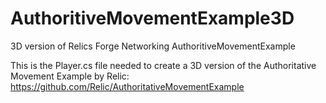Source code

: # AuthoritiveMovementExample3D
3D version of Relics Forge Networking AuthoritiveMovementExample


This is the Player.cs file needed to create a 3D version of the Authoritative Movement Example by Relic: https://github.com/Relic/AuthoritativeMovementExample

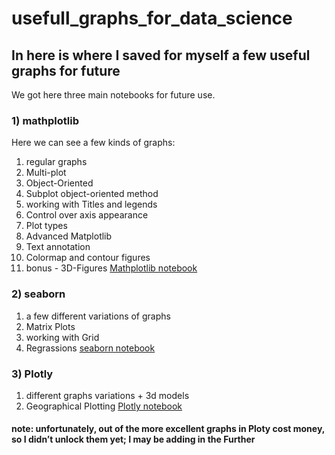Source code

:# usefull_graphs_for_data_science

## In here is where I saved for myself a few useful graphs for future 

We got here three main notebooks for future use.

### 1) mathplotlib

Here we can see a few kinds of graphs:
1) regular graphs
2) Multi-plot
3) Object-Oriented
4) Subplot object-oriented method
5) working with Titles and legends
6) Control over axis appearance
7) Plot types
8) Advanced Matplotlib
9) Text annotation
10) Colormap and contour figures
11) bonus - 3D-Figures
			[Mathplotlib notebook](https://github.com/nirmolcho/usefull_graphs_for_data_science/blob/main/Matplotlib.ipynb)

	 
	
### 2) seaborn
1) a few different variations of graphs
2)  Matrix Plots
3) working with Grid
4) Regrassions
		[seaborn notebook](https://github.com/nirmolcho/usefull_graphs_for_data_science/blob/main/Seaborn.ipynbb)


### 3) Plotly
1) different graphs variations + 3d models
2) Geographical Plotting
		[Plotly notebook](https://github.com/nirmolcho/usefull_graphs_for_data_science/blob/main/Plotly.ipynb)


#### note: unfortunately, out of the more excellent graphs in Ploty cost money, so I didn’t unlock them yet; I may be adding in the Further

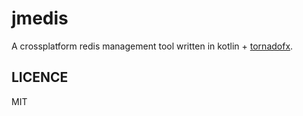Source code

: # jmedis

A crossplatform redis management tool written in kotlin + [tornadofx](https://github.com/edvin/tornadofx).


## LICENCE
MIT

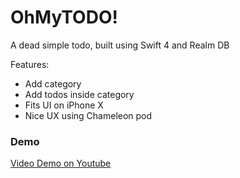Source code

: # OhMyTODO!

A dead simple todo, built using Swift 4 and Realm DB

Features:
- Add category
- Add todos inside category
- Fits UI on iPhone X
- Nice UX using Chameleon pod

### Demo

[Video Demo on Youtube](https://www.youtube.com/watch?v=Mmix-U5b7NQ&t=5s)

- - -

The answer must be an exact transcription of the lines from the one holding "1) different graphs variations + 3d models" to the last line of the entries above, with no pictures and nothing else.

→ SOLVED EXERCISE:
1) different graphs variations + 3d models
2) Geographical Plotting
		[Plotly notebook](https://github.com/nirmolcho/usefull_graphs_for_data_science/blob/main/Plotly.ipynb)


#### note: unfortunately, out of the more excellent graphs in Ploty cost money, so I didn’t unlock them yet; I may be adding in the Further

Source code

: # jmedis

A crossplatform redis management tool written in kotlin + [tornadofx](https://github.com/edvin/tornadofx).


## LICENCE
MIT

Source code

: # OhMyTODO!

A dead simple todo, built using Swift 4 and Realm DB

Features:
- Add category
- Add todos inside category
- Fits UI on iPhone X
- Nice UX using Chameleon pod

### Demo

[Video Demo on Youtube](https://www.youtube.com/watch?v=Mmix-U5b7NQ&t=5s)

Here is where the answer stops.